Hugo Arillo

Personal information
- Nationality: Spanish
- Born: Hugo Arillo Vazquez 28 February 2002 (age 24) Alicante

Sport
- Sport: Taekwondo
- Weight class: Lightweight

Medal record
Men's taekwondo
Representing Spain
World Championships
| Silver medal – second place | 2023 Baku | 54kg |
European Games
| Gold medal – first place | 2023 Kraków-Małopolska | 54kg |

= Hugo Arillo =

Spanish taekwondo practitioner

Hugo Arillo Vazquez (born 28 February 2002) is a Spanish taekwondo practitioner. He was a silver medalist at the 2023 World Taekwondo Championships.

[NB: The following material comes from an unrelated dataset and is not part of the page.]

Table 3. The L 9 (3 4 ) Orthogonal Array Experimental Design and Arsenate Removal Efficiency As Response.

==Early and personal life==
Born in Alicante, he grew up in Elche, in the Valencian Community of Spain. He was given the award for Best Male Athlete at the Elche City Council Sports Gala in 2023. By 2023, he was living and training in San Cugat del Vallés in Catalonia.

==Career==
He had a successful year competing the youth circuit in 2019, combining victory in the Spanish Open with silver medals at the Belgian Open and World Taekwondo Europe Multi European Games with a bronze at the European Championships. However, he could only compete in one event in 2020 due to the coronavirus pandemic.

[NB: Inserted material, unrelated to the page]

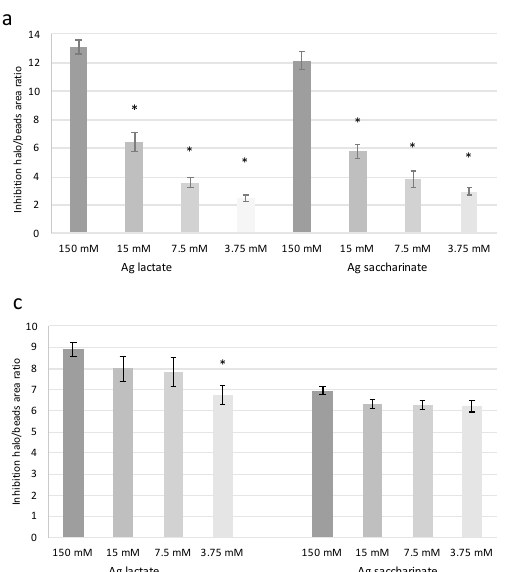
150 mM 15 mM 7.5 mM 3.75 mM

In 2021, he was able to step up into the senior ranks of taekwondo, winning a bronze medal at the Turkey Open in March 2021.

He won the bronze medal in the President Cup in 2023 in Istanbul.

He was a silver medalist in the finweight at the 2023 World Taekwondo Championships in Baku, defeating Görkem Polat in the semifinals before losing out to South Korean Park Tae-joon in the final.

He won the gold medal at the 2023 European Games in Kraków defeating Sayyad Dadashov of Azerbaijan in the final. He won the bronze medal at the Manchester Grand Prix in December 2023.